## [Activity list]
1. Output everything from "If I forgot" down to "of the Arts." in the account of living in the 10th arrondissement of Paris, copying it word for word.
2. Pick up the account of living in the 10th arrondissement of Paris after its final sentence and keep writing.
+++ Text section +++
Living in the 10th Arrondisement in Paris (France) by Savvy Mom Ruth Paget

Living in the 10th Arrondisement in Paris (France) by Savvy Mom Ruth Paget


My Parisian studio apartment required walking up five flights of stairs (excluding the ground floor).  I lived on the sixth floor of an apartment building built by Baron Haussman in the 10th arrondisment by the Gare du Nord when I first moved to Paris.

If I forgot to take the garbage out, I had to do a tiring second walk up and down the stairs.  Carrying groceries upstairs rated as a mini Stairmaster workout with weights.  In addition, the humid heat made sleep impossible.

My neighborhood fascinated me, though, so I lived with the inconveniences.  I lived in a 19th century townhouse apartment building similar to the one made famous in the Impressionist painting entitled Paris Street; Rainy Day by Gustave Caillebotte that is exhibited in the Chicago Institute of the Arts.
+++ Recorded data +++
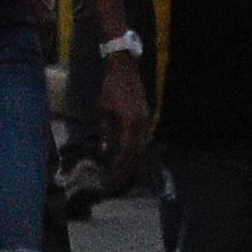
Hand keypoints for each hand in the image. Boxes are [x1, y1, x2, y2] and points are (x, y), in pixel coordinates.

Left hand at [97, 56, 152, 187]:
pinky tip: (131, 158)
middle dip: (128, 168)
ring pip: (142, 148)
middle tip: (119, 181)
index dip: (120, 166)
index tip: (113, 177)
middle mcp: (142, 124)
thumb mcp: (104, 109)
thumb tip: (106, 150)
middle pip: (137, 153)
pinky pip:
+++
## [Per-task outputs]
1.
If I forgot to take the garbage out, I had to do a tiring second walk up and down the stairs.  Carrying groceries upstairs rated as a mini Stairmaster workout with weights.  In addition, the humid heat made sleep impossible.

My neighborhood fascinated me, though, so I lived with the inconveniences.  I lived in a 19th century townhouse apartment building similar to the one made famous in the Impressionist painting entitled Paris Street; Rainy Day by Gustave Caillebotte that is exhibited in the Chicago Institute of the Arts.

2.
Many descendants of Algerians, Tunisians, and Moroccans from France’s former colonies in North Africa lived in my neighborhood by the Gare du Nord train station.  I could also easily walk to the Gare de l’Est train station from my apartment building, too.

On my way to work, I picked up just as many Arabic words as French ones like “hamman” for public baths and “halal” designating a Muslim butcher or Muslim delicatessen.

Only men shopped at the open-air halal butcher shops with strips of opaque, yellow plastic dangling fly tape in front of the stores to keep pests away.  Fridays were Mosque days, and Muslim men flooded the streets with butcher shop purchases.

I witnessed Muslim culture first-hand as I sat by my window, studying French and hoping for a breeze.

My neighbors directly across from my apartment over the courtyard followed the “sharia” and “sunna” or Muslim living practices set forth as law in the Koran and “hadith”.  (Sheer curtains, for example, separated the men’s living room from the women’s dining room and kitchen.  The couple read the Koran together in morning and at night sitting at the dining room table.)

(I studied Islam and Muslim culture as part of my studies of francophone children’s culture when I studied French children’s literature and francophone children’s culture at Edgewood College in Madison, Wisconsin.)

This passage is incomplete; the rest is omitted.